━━ Halaman ━━
2.      Konteks Pengorganisasian Materi Kurikulum IPS-SD
            Berdasarkan hasil observasi dan analisis terhadap rencana pembelajaran (RP) yang dibuat oleh guru dan kinerja guru dalam melakukan pembelajaran IPS, serta ditunjang oleh hasil wawancara dengan 40 orang guru responden dan diskusi dengan 5 guru senior, dapat diidentifiaksi dan diklarifikasi dengan beberapa isu sentral yang berkaitan dengan pembelajaran IPS pada jenjang sekolah dasa berdasarksn sosiologis yang mencakup konteks personal siswa, knteks interpersonal, konteks social cultural dan historical masyarakat.
3.      Pola pengorganisasi isi kikulum IPS sekolah Dasar
            Didalam perspektif kontruktivisme Piagetien ataupun Vygotskyan, organisasi sistematik dan keyakinan yang tersimpan dalam bentuk skema-skema yang saling berkaitan satu dengan yang lainnya. Sementara itu perkembangan organisasinya sendiri piaget mengikuti prinsif sirkularitas atau siklus berjenjang dan keterjalinan dan keketatan.




BAB 8
BERPIKIR KRITIS DALAM PEMBELAJARAN IPS
1.        Berpikir Kritis dalam Pembelajaran IPS
            Pengembangan pada reflex ketrampilan berpikir serta penekanan pada reflex nilai sanagat penting dilakukan oleh peserta didik dalam melakukan suatu pembelajaran. Kemampuan berpikir yang dimiliki oleh manusia merupakan suatu potensi yang harus dapat dikembangkan. Karena suatu kemampuan yang dimilikinya atau power resources memiliki peranan yang sangat vital dalam dunia pendidikan. Konsepsi pendidikan berpikir tersebut nantinya digunakan dalam pengadministrasian pendidikan yang lahir sebagai respons yang nantinya dapat disumbangkan dalam berbagai dimensi. Kualitas berpikir yang tinggi, nantinya akan berpengaruh langsung terhadap kemampuan intelegensi seserorang itu sendiri. Konteks pendidikan berpikir ini akan dapat menggali kemampuan seseorang untuk menampakkan ide-ide brilian yang dimilikinya untuk nantinya dapat diaplikasikan ke permukaan.
━━━
━━ Data Tersedia ━━
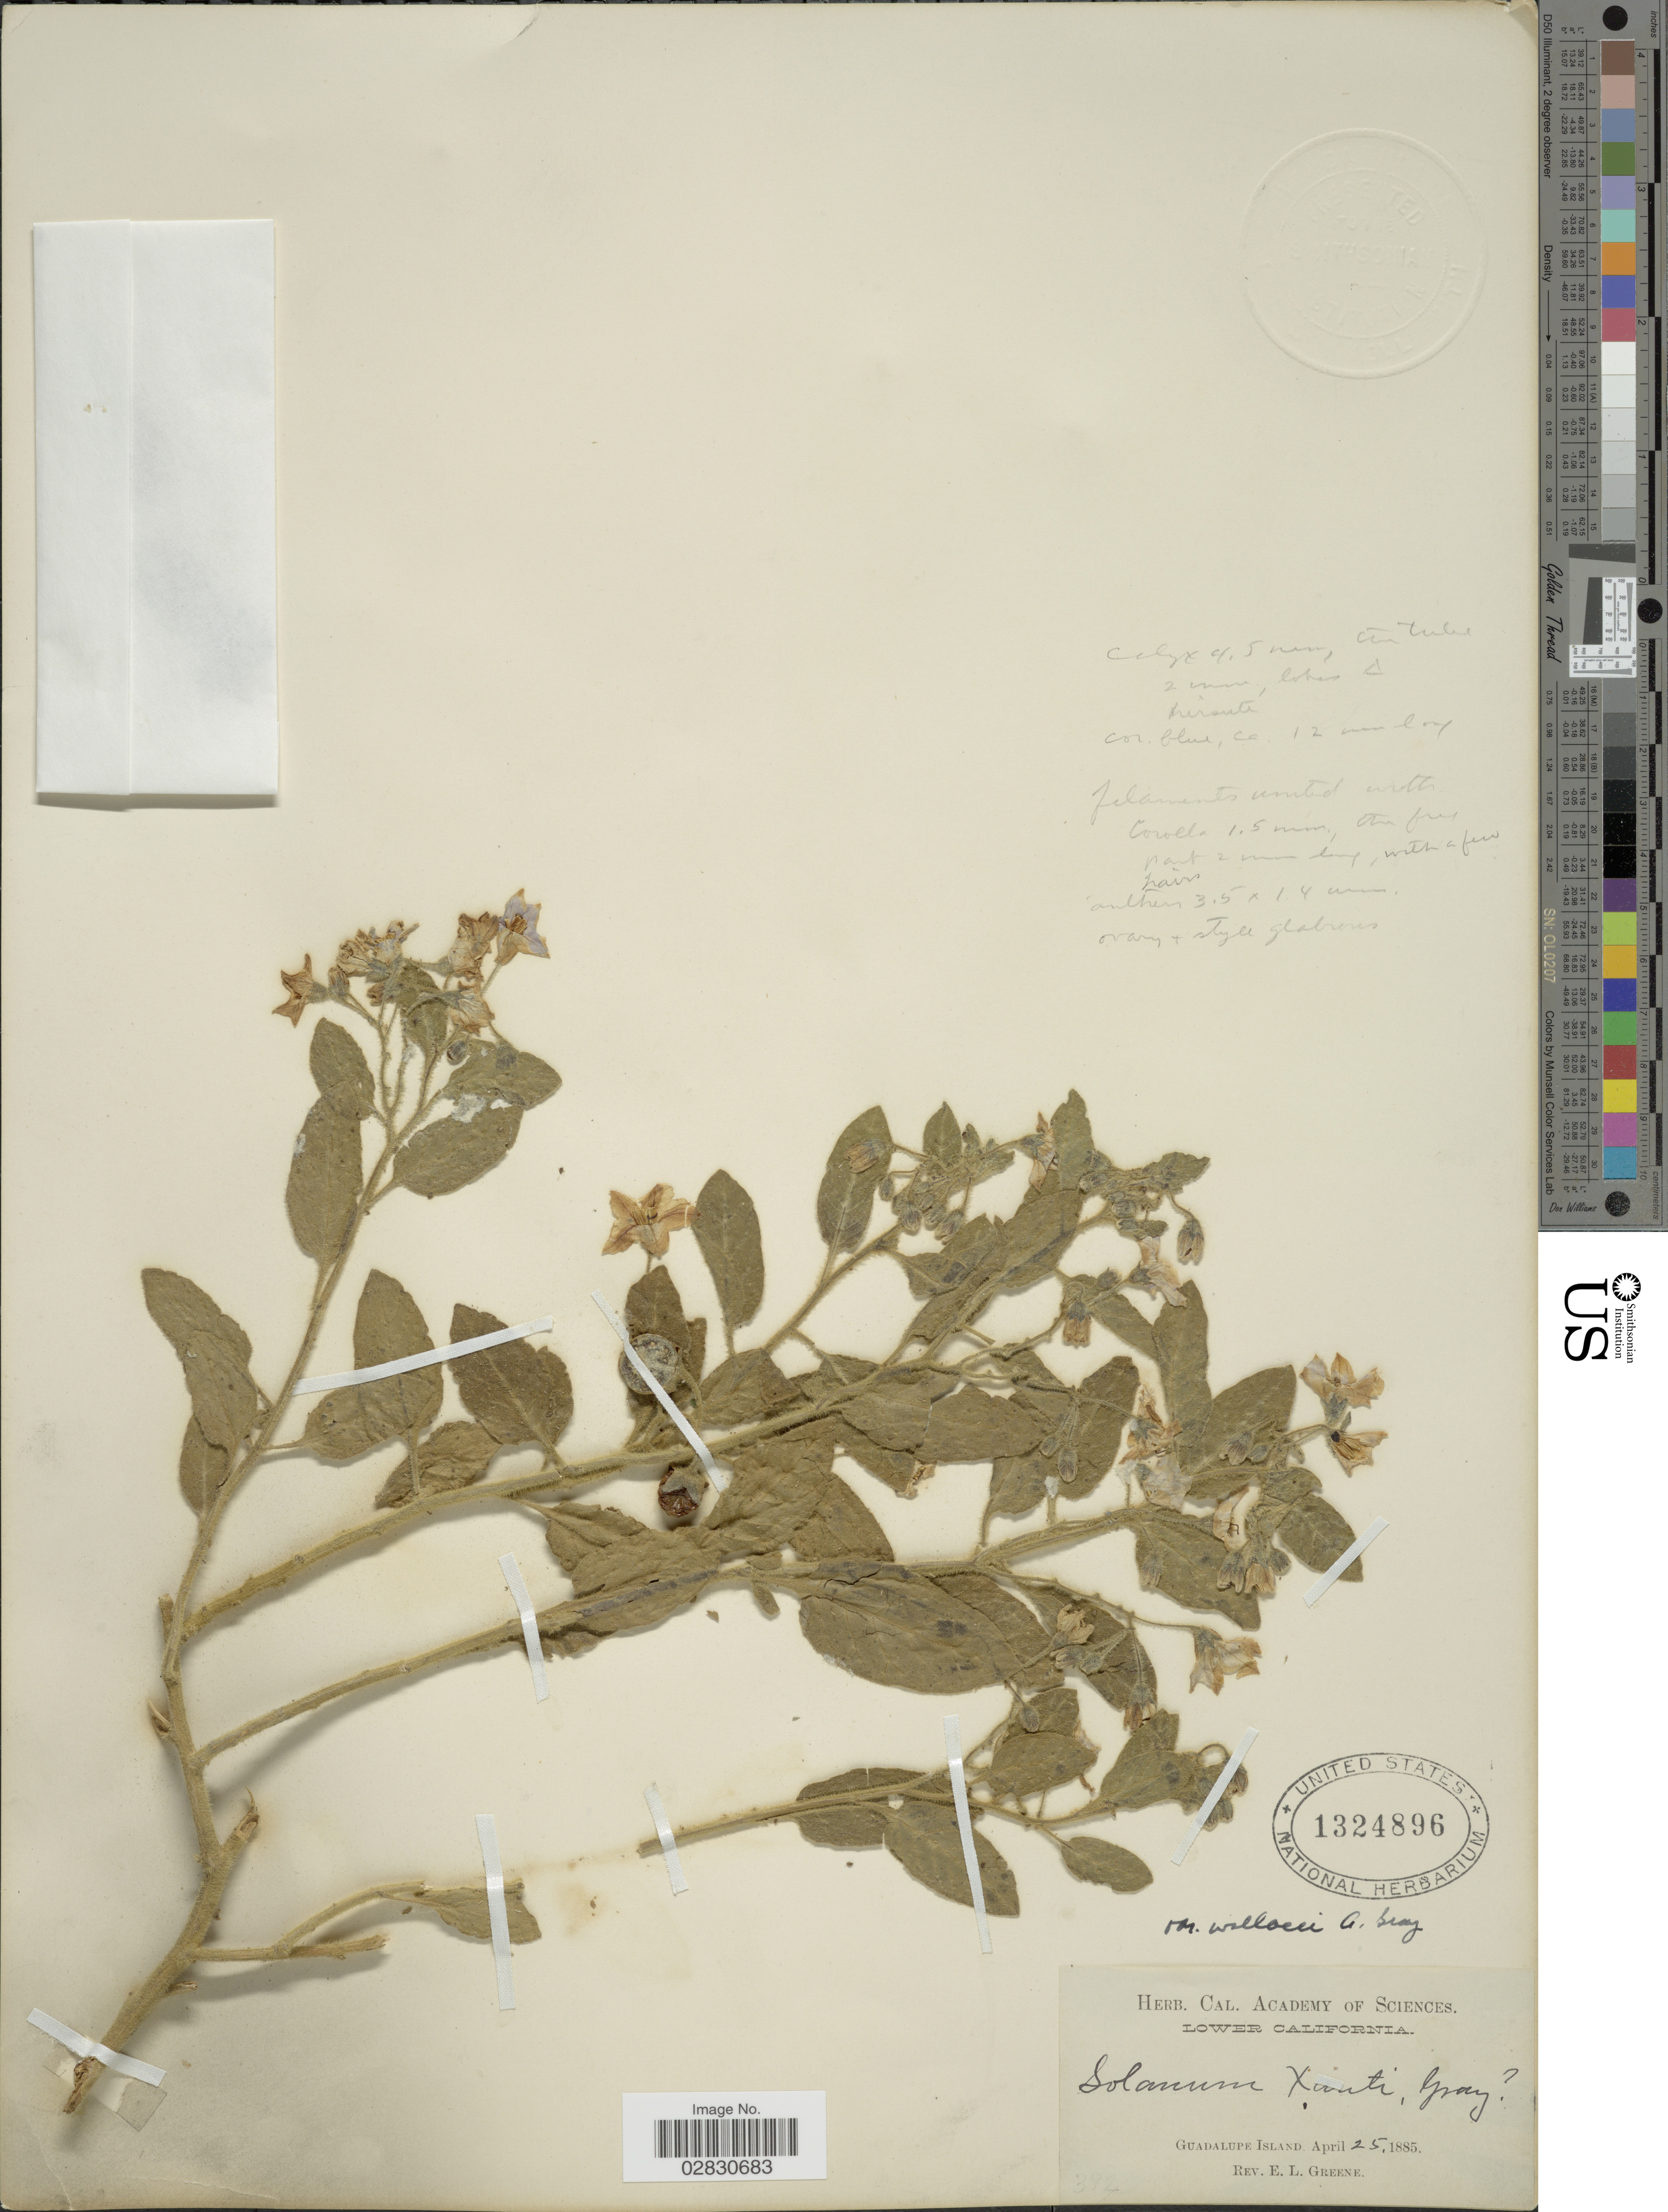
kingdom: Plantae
━━━
§ **Ketentuan Tugas**:
1. Ambil dari halaman di atas bagian yang dimulai pada "2.      Konteks Pengorganisasian" dan berakhir pada "dan historical masyarakat.", tanpa mengubah satu kata pun.
2. Jawab pertanyaan berikut berdasarkan halaman di atas.
(a) Berapa orang guru responden yang diwawancarai?
(b) Apa judul BAB 8?
(c) Kualitas berpikir yang tinggi berpengaruh langsung terhadap apa?
3. Terjemahkan kalimat dari halaman di atas ini ke dalam bahasa Inggris: "Kemampuan berpikir yang dimiliki oleh manusia merupakan suatu potensi yang harus dapat dikembangkan."

§ **Jawaban Berikut**:
1.
2.      Konteks Pengorganisasian Materi Kurikulum IPS-SD
            Berdasarkan hasil observasi dan analisis terhadap rencana pembelajaran (RP) yang dibuat oleh guru dan kinerja guru dalam melakukan pembelajaran IPS, serta ditunjang oleh hasil wawancara dengan 40 orang guru responden dan diskusi dengan 5 guru senior, dapat diidentifiaksi dan diklarifikasi dengan beberapa isu sentral yang berkaitan dengan pembelajaran IPS pada jenjang sekolah dasa berdasarksn sosiologis yang mencakup konteks personal siswa, knteks interpersonal, konteks social cultural dan historical masyarakat.

2.
(a) 40 orang
(b) Berpikir Kritis dalam Pembelajaran IPS
(c) Terhadap kemampuan intelegensi seseorang itu sendiri

3. The ability to think that humans possess is a potential that must be capable of being developed.